§ **ABOUT THIS TASK**: Go through the entries that follow and count every line with the string "Christian". Reply with the number only.

RECORDS SHOWN: Begin

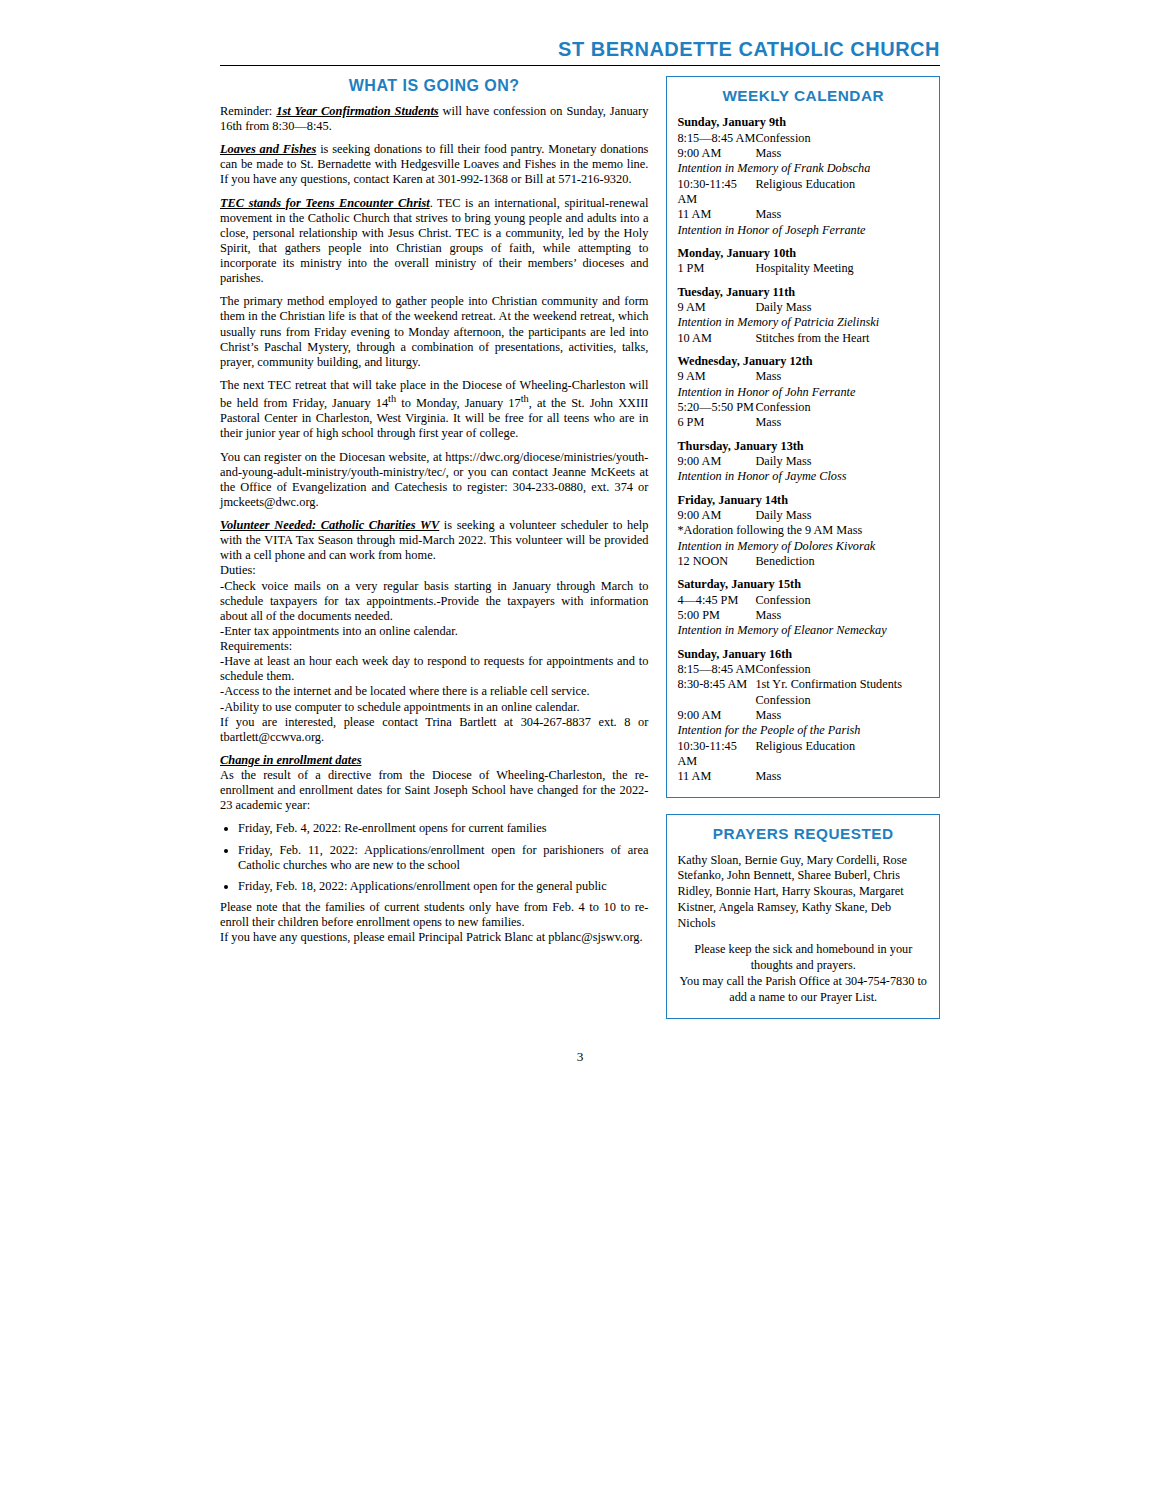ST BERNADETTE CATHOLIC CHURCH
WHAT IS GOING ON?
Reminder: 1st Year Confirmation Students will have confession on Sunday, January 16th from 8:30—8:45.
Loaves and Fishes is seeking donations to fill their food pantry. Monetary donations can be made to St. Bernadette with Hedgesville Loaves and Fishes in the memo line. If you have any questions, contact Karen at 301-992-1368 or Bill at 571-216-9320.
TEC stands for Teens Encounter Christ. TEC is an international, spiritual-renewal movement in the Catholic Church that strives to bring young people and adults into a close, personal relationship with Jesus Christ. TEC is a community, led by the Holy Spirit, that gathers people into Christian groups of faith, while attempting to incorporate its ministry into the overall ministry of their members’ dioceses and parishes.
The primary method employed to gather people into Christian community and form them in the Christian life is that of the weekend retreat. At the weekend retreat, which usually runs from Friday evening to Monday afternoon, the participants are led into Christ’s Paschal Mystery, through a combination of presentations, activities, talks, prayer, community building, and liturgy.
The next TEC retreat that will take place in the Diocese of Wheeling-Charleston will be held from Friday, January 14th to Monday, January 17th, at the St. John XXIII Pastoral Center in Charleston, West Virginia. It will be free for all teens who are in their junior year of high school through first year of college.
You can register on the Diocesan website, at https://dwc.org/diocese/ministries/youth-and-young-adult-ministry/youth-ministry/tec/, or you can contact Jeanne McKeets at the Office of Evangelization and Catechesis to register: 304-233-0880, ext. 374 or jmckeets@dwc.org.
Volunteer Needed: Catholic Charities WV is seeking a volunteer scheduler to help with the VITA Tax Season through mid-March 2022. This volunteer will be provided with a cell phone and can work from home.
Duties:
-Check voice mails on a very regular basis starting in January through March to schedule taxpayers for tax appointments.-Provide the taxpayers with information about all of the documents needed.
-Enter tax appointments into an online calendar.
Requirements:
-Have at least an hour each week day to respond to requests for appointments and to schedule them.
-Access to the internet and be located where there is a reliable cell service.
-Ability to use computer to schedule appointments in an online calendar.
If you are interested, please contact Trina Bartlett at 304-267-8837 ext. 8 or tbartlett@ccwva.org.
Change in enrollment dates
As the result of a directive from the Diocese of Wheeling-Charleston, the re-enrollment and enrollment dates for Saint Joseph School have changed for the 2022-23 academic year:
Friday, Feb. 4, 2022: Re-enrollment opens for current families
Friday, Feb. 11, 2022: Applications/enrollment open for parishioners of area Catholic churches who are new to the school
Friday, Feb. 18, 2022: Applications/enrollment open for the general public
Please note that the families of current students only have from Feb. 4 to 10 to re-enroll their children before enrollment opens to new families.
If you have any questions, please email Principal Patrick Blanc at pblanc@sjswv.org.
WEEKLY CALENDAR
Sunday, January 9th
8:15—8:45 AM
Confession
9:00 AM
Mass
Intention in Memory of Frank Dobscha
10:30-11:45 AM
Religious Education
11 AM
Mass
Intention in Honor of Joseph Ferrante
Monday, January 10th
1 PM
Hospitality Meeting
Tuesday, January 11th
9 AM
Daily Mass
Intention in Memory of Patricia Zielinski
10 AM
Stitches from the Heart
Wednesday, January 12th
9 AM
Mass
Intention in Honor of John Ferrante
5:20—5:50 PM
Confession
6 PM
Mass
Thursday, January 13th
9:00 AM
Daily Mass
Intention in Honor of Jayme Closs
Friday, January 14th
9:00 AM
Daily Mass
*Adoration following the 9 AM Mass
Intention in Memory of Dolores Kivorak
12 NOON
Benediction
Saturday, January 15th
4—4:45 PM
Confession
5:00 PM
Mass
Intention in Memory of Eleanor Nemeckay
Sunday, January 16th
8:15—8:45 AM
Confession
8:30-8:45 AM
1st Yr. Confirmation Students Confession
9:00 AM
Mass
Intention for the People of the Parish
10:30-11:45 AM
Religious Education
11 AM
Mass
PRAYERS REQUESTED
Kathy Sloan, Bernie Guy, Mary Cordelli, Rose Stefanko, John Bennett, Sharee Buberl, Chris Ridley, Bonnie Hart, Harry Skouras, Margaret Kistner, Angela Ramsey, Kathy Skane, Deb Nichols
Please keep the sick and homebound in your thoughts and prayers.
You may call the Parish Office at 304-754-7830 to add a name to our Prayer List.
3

RECORDS SHOWN: End

§ **WRITTEN REPLY**: 2